Искушение свободой — страница 43 из 66

– Категорически согласен. Но знаете, что шепнул мне Разум в ответ на эти слова?

– Ума не приложу.

– Он шепнул мне: а в глупости – горе, ибо это слепота ума. Знания преумножают не только печаль, но и радость. Ибо на то и явлен человек на свет, чтобы тянуться к свету разума, не уподобляясь тупой скотине.

– Вы, Сократ Платонович, умеете красиво рассуждать. Мне трудно с вами спорить. Но всё-таки есть один безнадёжный вопрос… У всех у нас, у глупых и умных, подлых и честных, злых и добрых, конец один – смерть. Говорят же: век живи, век учись, дураком помрёшь. Верно?

– Увы, мой друг, молчит Мировой Разум. Думай своим умишком. На то и дана свобода. Решай, что тебе лучше: свет разума или сумерки ума. Или, как гласит наш косноязычный поэт Хлебников – умерки ума.

– Тут что-то не так… Всем людям этот Высший Разум уготовил одно – смерть. Высшая несправедливость! Он не отличает тех, кто тянется к нему, от тех, кто живёт, как скот, заботясь только о себе. У нас по воле этого Разума свобода, равенство и справедливость в смерти, но не в жизни.

– Почему же так безнадёжно? Вот вам революция – жажда свободы и равенства при жизни. А любезный вашему сердцу Пётр Кропоткин разве не стремится к тому же?

– Стремятся-то многие, а ничего толком не выходит. Вот и этот Разум ничего не придумал, чтобы отличить агнцев от козлищ.

– Он-то, быть может, и придумал, да вам не сказал.

– Неужели вам об этом шепнул?

– Как знать, как знать…

– А всё-таки?

– Что, по-вашему, происходит с нашим личным разумом после жизни?

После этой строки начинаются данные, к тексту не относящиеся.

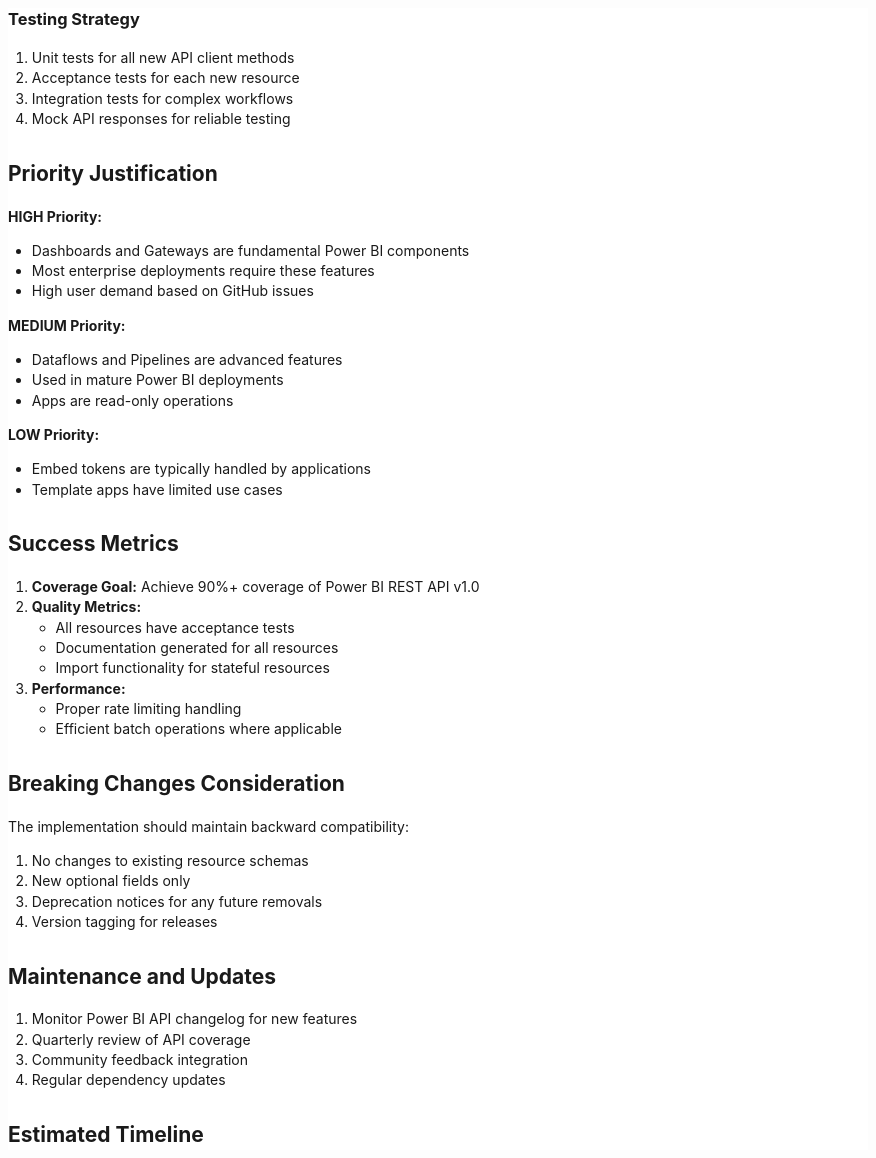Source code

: ### Testing Strategy
1. Unit tests for all new API client methods
2. Acceptance tests for each new resource
3. Integration tests for complex workflows
4. Mock API responses for reliable testing

## Priority Justification

**HIGH Priority:**
- Dashboards and Gateways are fundamental Power BI components
- Most enterprise deployments require these features
- High user demand based on GitHub issues

**MEDIUM Priority:**
- Dataflows and Pipelines are advanced features
- Used in mature Power BI deployments
- Apps are read-only operations

**LOW Priority:**
- Embed tokens are typically handled by applications
- Template apps have limited use cases

## Success Metrics

1. **Coverage Goal:** Achieve 90%+ coverage of Power BI REST API v1.0
2. **Quality Metrics:**
   - All resources have acceptance tests
   - Documentation generated for all resources
   - Import functionality for stateful resources
3. **Performance:**
   - Proper rate limiting handling
   - Efficient batch operations where applicable

## Breaking Changes Consideration

The implementation should maintain backward compatibility:
1. No changes to existing resource schemas
2. New optional fields only
3. Deprecation notices for any future removals
4. Version tagging for releases

## Maintenance and Updates

1. Monitor Power BI API changelog for new features
2. Quarterly review of API coverage
3. Community feedback integration
4. Regular dependency updates

## Estimated Timeline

– Мне кажется, то же, что и с телом, которое разлагается на мельчайшие частицы и соединяется с окружающей природой.

– Вот именно. Однако, друг мой, разум – субстанция идеальная. И думается мне, душа того, кто жил недостойно, растворяется в небытии. А у того, кто тянулся к свету, разум соединяется с Мировым Духом…

Сергей хмыкнул. Его собеседник взглянул на него с недоумением.

– Сократ Платонович, простите… Так просто… И утешительно, в особенности для вас… возможно, и для меня. Был Ветхий Завет закона. Был Новый Завет любви. А у вас получается Новейший Завет разума.

– Увы, мой друг, и это не ново, и, как прочие изощрения ума, бесполезно в этой бренной скоротечной жизни.

– Нет-нет, вы, по-моему, признанный гений.

– Признанный вами?

– Нет, Разумом Мира.

– Он об этом умолчал.

…Эти сократовские беседы на московской почве словно поднимали Сергея на более высокую ступень познания себя и других. Как знать, думал он, не находится ли Пётр Алексеевич среди тех, кому открылся – пускай частично – незримый свет Разума Вселенной?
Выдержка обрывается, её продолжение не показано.